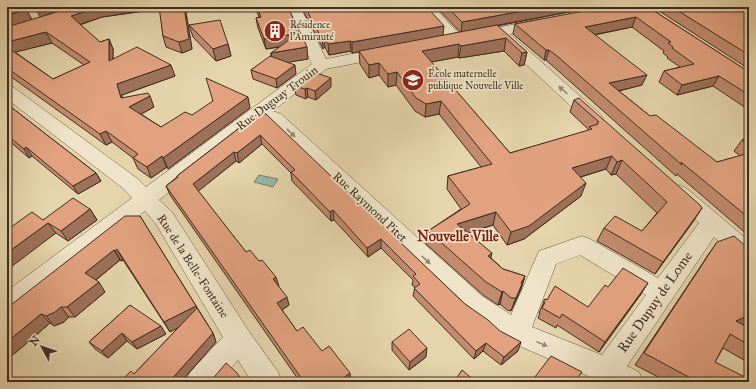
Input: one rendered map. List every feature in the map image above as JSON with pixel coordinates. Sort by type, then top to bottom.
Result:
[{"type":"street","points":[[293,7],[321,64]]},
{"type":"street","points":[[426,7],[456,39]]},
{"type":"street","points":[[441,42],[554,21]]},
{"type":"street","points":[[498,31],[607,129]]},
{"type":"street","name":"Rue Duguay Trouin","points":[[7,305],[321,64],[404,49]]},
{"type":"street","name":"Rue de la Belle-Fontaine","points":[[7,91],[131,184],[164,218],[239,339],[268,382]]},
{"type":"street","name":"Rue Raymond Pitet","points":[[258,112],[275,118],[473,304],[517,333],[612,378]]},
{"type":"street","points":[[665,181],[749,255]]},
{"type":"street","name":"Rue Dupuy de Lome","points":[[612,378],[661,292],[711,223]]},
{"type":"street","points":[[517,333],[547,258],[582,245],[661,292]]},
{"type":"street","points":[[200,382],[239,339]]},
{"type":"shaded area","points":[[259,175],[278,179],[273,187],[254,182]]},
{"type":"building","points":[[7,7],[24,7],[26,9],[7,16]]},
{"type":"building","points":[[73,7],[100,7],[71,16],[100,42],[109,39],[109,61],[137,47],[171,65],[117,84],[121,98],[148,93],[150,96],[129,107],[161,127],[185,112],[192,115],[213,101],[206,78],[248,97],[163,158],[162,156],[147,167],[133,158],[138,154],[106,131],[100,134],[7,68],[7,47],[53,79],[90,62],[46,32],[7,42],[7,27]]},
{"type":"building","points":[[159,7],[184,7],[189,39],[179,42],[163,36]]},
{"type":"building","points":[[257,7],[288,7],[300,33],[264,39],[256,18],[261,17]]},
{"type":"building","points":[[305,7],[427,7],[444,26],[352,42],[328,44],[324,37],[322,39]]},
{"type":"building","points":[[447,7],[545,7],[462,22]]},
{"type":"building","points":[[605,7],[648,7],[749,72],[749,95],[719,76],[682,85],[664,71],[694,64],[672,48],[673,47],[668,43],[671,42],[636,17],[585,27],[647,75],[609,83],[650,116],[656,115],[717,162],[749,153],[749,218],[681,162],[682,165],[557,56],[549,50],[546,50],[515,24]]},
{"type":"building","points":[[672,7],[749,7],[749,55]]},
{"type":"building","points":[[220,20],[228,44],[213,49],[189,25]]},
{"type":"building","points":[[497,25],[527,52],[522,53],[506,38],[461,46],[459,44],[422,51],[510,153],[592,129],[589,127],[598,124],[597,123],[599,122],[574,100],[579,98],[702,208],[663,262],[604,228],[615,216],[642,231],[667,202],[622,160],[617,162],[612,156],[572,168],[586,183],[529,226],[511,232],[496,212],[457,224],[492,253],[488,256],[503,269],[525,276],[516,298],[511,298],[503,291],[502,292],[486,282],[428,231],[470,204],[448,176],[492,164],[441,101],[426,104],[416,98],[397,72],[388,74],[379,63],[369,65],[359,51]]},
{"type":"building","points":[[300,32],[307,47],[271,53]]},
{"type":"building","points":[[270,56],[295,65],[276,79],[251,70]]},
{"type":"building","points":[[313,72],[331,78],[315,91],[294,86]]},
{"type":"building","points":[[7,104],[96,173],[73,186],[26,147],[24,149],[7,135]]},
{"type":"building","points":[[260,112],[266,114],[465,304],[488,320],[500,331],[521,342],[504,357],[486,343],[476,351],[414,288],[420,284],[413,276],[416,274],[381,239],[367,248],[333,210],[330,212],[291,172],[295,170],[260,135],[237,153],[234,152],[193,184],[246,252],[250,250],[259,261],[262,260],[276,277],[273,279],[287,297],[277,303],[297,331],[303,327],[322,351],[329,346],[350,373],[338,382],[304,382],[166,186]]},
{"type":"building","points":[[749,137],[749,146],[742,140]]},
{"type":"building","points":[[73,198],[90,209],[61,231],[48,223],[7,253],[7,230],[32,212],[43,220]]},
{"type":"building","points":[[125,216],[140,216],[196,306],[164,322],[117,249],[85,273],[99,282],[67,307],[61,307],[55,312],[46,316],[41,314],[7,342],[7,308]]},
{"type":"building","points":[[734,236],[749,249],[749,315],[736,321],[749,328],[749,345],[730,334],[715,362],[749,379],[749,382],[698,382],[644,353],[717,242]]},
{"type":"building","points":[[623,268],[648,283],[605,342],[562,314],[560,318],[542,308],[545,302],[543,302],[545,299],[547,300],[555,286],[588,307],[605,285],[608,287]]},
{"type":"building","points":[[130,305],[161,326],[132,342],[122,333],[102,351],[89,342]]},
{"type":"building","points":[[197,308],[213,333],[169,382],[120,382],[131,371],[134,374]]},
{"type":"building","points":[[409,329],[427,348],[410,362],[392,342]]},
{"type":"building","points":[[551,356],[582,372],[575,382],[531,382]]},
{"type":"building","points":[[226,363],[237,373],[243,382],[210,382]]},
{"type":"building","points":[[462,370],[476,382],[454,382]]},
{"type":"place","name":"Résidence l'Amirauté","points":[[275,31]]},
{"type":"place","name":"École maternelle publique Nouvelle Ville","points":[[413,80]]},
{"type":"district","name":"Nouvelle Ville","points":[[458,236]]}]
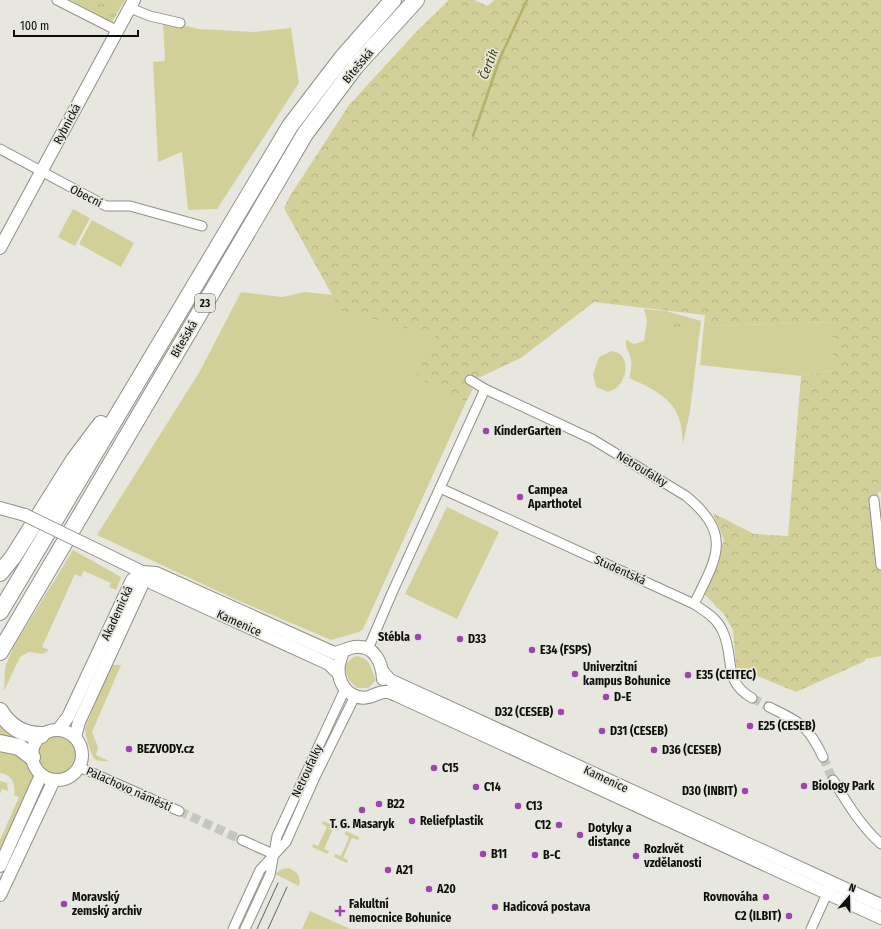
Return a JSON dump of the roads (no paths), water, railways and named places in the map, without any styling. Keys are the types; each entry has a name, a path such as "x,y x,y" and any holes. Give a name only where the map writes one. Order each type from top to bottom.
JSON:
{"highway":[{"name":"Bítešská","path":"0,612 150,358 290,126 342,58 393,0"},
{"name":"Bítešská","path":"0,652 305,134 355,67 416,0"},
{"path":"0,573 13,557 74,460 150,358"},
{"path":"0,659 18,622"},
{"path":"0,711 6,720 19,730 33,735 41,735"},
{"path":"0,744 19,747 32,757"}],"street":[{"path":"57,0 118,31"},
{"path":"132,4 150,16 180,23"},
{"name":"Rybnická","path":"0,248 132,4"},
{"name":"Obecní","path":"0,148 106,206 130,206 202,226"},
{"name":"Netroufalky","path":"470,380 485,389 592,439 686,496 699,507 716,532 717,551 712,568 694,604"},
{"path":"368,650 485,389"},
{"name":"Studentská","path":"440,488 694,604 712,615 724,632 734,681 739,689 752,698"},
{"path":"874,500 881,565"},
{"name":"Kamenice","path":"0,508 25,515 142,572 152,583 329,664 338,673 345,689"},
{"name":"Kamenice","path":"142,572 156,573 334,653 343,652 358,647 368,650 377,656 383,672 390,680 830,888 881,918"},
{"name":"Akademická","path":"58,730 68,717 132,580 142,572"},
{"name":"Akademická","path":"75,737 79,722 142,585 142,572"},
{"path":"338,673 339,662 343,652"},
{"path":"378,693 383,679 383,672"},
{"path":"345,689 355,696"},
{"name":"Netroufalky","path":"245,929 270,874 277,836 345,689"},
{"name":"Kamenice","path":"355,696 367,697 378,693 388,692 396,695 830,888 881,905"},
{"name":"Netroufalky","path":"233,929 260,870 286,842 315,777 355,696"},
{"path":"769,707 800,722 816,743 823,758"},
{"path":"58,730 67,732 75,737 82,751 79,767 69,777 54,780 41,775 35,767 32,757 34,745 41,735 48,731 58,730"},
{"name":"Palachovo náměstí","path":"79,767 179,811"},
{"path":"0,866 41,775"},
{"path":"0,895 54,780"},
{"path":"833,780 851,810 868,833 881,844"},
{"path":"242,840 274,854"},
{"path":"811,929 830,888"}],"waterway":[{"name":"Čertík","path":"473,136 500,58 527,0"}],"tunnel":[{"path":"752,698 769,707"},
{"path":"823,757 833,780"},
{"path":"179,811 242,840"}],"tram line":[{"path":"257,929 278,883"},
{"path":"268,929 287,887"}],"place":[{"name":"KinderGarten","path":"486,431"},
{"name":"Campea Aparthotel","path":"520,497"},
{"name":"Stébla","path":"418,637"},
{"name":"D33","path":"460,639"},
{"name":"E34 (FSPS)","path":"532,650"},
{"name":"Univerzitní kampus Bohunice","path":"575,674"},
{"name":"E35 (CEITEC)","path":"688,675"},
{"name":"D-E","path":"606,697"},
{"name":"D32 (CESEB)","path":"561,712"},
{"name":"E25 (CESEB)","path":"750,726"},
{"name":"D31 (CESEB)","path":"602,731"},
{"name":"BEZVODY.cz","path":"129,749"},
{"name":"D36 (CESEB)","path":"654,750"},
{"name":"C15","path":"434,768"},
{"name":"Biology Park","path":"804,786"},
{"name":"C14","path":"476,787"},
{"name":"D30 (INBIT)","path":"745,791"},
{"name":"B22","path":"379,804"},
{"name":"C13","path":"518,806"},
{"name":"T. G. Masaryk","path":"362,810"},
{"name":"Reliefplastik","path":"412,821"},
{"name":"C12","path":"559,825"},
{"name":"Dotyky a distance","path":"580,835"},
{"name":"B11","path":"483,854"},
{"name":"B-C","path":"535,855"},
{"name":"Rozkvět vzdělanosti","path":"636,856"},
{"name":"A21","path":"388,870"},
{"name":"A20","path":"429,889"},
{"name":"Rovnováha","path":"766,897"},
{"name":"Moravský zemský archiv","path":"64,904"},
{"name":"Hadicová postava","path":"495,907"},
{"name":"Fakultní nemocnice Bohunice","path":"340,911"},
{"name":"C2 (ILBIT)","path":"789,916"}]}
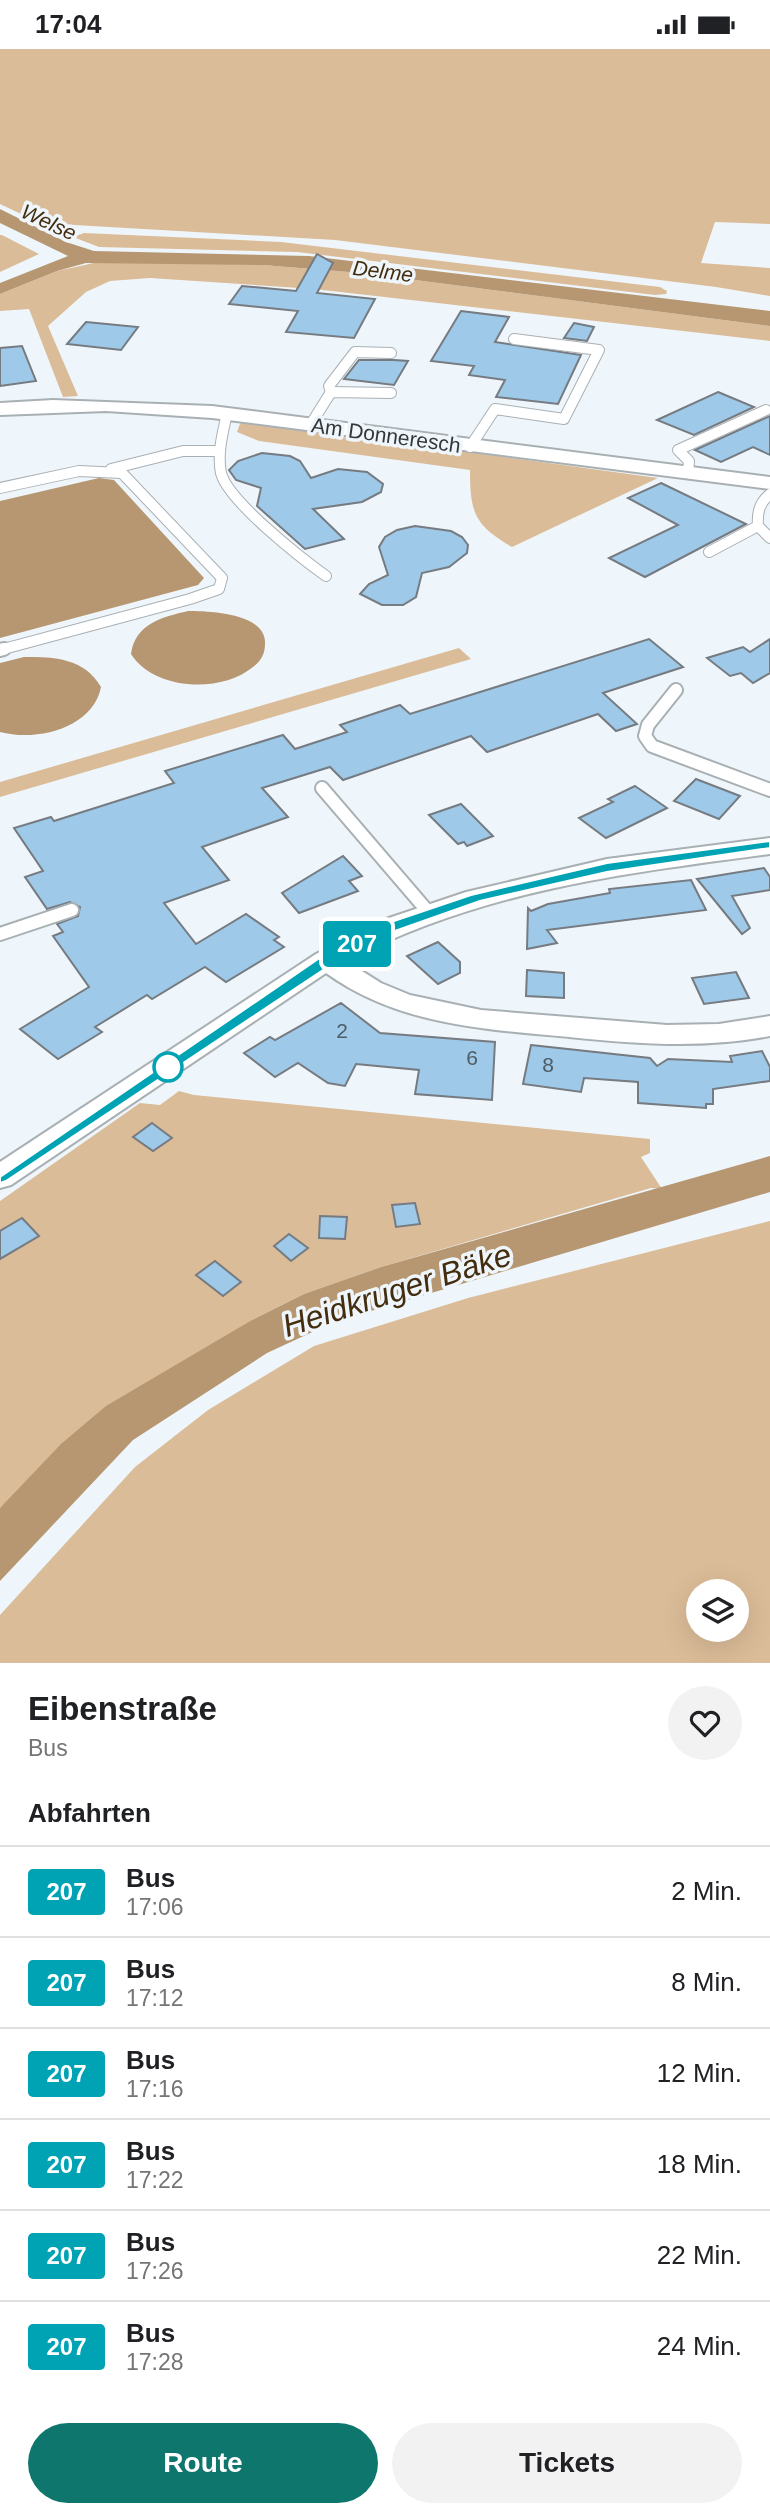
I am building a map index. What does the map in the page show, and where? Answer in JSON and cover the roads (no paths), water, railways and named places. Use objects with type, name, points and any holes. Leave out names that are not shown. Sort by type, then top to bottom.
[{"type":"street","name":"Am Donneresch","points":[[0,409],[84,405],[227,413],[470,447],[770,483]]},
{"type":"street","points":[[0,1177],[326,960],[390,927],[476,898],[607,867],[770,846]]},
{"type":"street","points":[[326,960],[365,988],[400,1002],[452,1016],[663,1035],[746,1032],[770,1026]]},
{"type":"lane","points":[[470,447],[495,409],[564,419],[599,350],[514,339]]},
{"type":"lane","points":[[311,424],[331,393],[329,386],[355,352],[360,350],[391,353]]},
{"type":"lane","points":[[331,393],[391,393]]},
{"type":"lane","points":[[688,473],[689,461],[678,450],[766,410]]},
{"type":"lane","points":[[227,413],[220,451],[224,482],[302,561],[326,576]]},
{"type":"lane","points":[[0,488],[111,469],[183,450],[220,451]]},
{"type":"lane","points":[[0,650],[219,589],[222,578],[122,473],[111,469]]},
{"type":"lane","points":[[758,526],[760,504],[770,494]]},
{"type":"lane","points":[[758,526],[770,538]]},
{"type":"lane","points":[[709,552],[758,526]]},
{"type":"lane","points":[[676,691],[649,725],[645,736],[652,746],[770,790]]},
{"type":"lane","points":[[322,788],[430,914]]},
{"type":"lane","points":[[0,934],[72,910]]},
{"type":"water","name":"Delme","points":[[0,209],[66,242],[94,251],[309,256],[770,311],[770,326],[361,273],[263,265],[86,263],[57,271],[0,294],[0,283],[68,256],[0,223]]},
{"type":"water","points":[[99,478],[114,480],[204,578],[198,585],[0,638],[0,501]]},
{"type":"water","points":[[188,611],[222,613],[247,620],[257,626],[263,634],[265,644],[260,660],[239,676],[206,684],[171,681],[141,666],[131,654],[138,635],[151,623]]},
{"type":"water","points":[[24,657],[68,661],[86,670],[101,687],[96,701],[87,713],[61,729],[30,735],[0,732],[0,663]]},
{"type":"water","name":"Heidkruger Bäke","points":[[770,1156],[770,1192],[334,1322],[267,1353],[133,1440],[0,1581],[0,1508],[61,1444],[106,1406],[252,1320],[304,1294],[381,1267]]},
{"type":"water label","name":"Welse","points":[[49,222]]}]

> Work to complete:
Lines of the listing above that hold the string "then" should each be copied.

> Final answer:
Input: one rendered map. List every feature in the map image above as JSON with pixel coordinates. Sort by type, then top to bottom.
I am building a map index. What does the map in the page show, and where? Answer in JSON and cover the roads (no paths), water, railways and named places. Use objects with type, name, points and any holes. Leave out names that are not shown. Sort by type, then top to bottom.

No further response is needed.